### Task brief
Locate the line that contains "Panel set 1: EM" in the entries below, then repeat it and every following line through the line that contains "For each pair", exactly, and no others.

Records from a dataset
------------------------------

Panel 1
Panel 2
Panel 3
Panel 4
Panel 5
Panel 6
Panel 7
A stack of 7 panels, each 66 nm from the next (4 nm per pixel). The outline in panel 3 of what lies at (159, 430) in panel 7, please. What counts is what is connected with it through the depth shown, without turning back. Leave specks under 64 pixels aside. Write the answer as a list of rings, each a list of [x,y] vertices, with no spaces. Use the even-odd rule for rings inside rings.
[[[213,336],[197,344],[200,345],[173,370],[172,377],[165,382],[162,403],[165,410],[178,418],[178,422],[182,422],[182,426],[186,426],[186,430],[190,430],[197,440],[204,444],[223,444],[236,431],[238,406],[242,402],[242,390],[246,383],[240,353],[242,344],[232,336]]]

------------------------------

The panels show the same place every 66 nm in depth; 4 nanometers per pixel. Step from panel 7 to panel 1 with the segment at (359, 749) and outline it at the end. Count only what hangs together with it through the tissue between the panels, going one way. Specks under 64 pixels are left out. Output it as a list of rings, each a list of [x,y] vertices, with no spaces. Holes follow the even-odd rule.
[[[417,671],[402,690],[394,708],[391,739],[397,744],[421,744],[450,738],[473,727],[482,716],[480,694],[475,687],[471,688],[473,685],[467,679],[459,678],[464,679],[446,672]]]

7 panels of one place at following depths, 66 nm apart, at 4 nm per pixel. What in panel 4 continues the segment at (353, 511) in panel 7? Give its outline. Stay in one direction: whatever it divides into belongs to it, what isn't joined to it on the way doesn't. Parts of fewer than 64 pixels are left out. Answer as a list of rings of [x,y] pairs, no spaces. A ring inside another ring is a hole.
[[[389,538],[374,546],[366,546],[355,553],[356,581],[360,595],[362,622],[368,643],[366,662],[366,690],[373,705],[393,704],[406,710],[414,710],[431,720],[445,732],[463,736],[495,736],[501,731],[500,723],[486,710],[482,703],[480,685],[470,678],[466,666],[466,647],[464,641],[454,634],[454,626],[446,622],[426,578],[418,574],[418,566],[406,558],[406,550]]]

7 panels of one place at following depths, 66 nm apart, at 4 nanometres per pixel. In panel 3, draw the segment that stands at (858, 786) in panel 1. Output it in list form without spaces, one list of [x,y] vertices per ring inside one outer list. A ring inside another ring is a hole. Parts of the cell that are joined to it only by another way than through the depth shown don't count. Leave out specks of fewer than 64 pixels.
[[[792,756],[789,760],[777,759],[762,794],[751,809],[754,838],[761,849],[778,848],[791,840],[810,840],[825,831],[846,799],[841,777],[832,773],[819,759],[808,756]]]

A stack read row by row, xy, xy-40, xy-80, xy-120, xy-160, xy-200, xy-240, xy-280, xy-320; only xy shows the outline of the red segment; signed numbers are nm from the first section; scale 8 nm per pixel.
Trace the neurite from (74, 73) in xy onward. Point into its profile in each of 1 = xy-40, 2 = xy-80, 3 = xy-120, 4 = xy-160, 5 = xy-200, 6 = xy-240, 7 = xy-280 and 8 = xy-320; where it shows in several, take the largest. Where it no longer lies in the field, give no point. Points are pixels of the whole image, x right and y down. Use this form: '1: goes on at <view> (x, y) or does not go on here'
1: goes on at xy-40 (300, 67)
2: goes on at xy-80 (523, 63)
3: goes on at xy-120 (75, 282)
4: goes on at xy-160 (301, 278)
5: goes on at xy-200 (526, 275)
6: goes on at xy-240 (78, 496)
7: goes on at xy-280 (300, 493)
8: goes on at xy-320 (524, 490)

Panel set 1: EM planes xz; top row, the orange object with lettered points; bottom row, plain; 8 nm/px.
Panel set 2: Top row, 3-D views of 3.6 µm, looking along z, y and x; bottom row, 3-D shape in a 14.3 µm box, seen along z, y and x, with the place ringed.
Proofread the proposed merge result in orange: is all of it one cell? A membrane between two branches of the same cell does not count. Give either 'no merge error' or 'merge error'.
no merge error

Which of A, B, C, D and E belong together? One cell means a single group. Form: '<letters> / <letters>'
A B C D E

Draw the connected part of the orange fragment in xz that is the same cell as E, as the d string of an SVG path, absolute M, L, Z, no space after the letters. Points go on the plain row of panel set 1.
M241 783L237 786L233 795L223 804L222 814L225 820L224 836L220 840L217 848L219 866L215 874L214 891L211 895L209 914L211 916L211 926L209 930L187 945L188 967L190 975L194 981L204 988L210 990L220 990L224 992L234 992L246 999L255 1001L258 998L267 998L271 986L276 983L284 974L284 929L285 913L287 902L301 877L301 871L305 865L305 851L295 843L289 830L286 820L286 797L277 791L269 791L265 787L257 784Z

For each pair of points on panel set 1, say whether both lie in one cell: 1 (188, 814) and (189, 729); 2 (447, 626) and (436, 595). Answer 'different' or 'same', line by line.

------------------------------

### Output of the task
Panel set 1: EM planes xz; top row, the orange object with lettered points; bottom row, plain; 8 nm/px.
Panel set 2: Top row, 3-D views of 3.6 µm, looking along z, y and x; bottom row, 3-D shape in a 14.3 µm box, seen along z, y and x, with the place ringed.
Proofread the proposed merge result in orange: is all of it one cell? A membrane between two branches of the same cell does not count. Give either 'no merge error' or 'merge error'.
no merge error

Which of A, B, C, D and E belong together? One cell means a single group. Form: '<letters> / <letters>'
A B C D E

Draw the connected part of the orange fragment in xz that is the same cell as E, as the d string of an SVG path, absolute M, L, Z, no space after the letters. Points go on the plain row of panel set 1.
M241 783L237 786L233 795L223 804L222 814L225 820L224 836L220 840L217 848L219 866L215 874L214 891L211 895L209 914L211 916L211 926L209 930L187 945L188 967L190 975L194 981L204 988L210 990L220 990L224 992L234 992L246 999L255 1001L258 998L267 998L271 986L276 983L284 974L284 929L285 913L287 902L301 877L301 871L305 865L305 851L295 843L289 830L286 820L286 797L277 791L269 791L265 787L257 784Z

For each pair of points on panel set 1, say whether both lie in one cell: 1 (188, 814) and (189, 729); 2 (447, 626) and (436, 595). Answer 'different' or 'same', line by line.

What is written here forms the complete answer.